[Data in this exercise Boundary: Start]
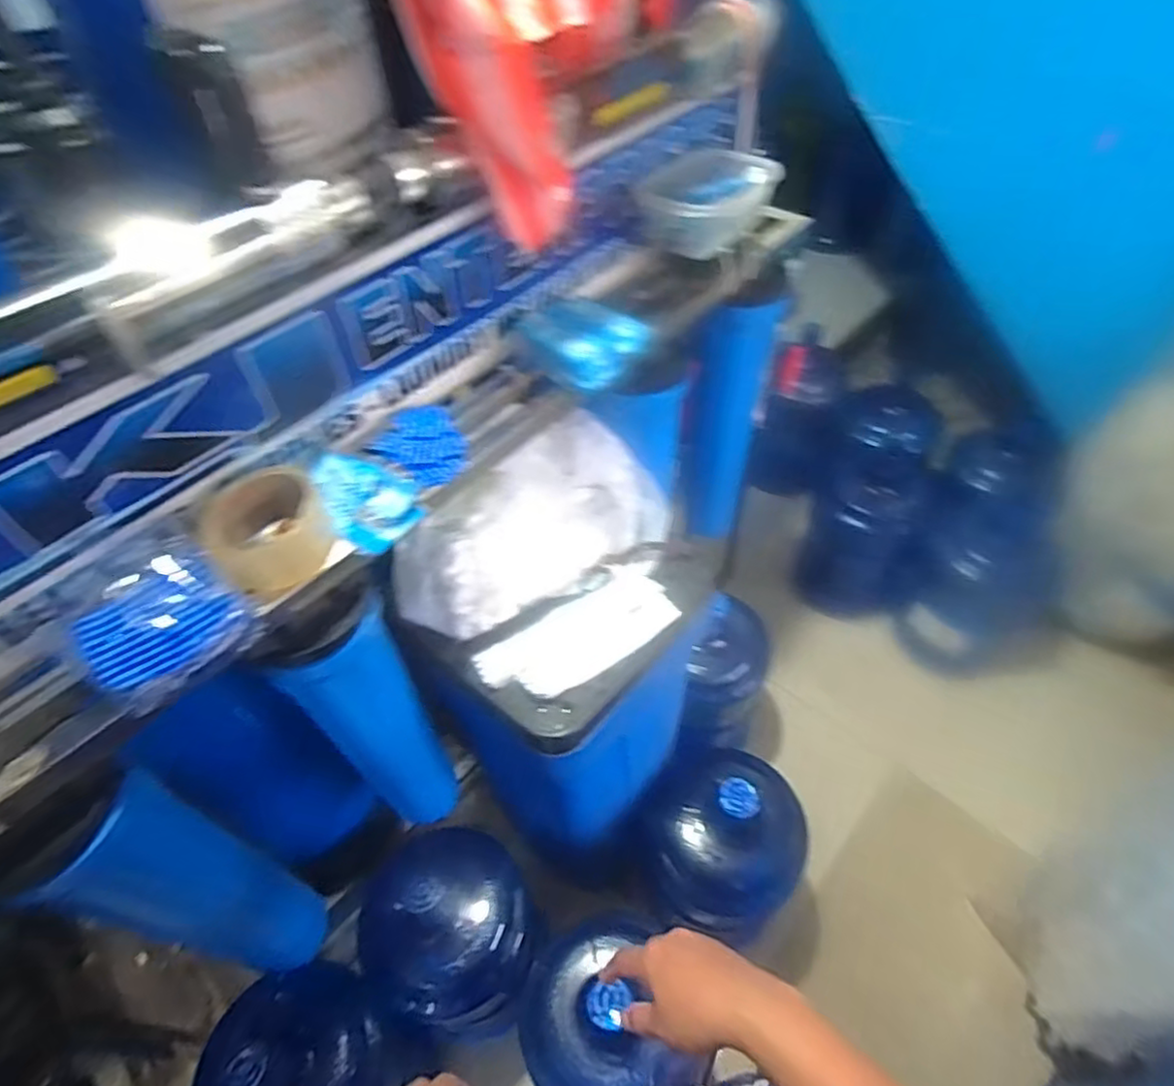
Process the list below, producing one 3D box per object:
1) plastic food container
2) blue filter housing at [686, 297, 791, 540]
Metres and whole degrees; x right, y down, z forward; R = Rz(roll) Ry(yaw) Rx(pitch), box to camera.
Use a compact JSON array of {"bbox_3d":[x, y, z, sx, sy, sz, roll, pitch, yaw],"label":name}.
[Data in this exercise Boundary: End]
*Your goal*: Show every line in the entries above that contains the string "roll".

*Response below*:
Metres and whole degrees; x right, y down, z forward; R = Rz(roll) Ry(yaw) Rx(pitch), box to camera.
Use a compact JSON array of {"bbox_3d":[x, y, z, sx, sy, sz, roll, pitch, yaw],"label":name}.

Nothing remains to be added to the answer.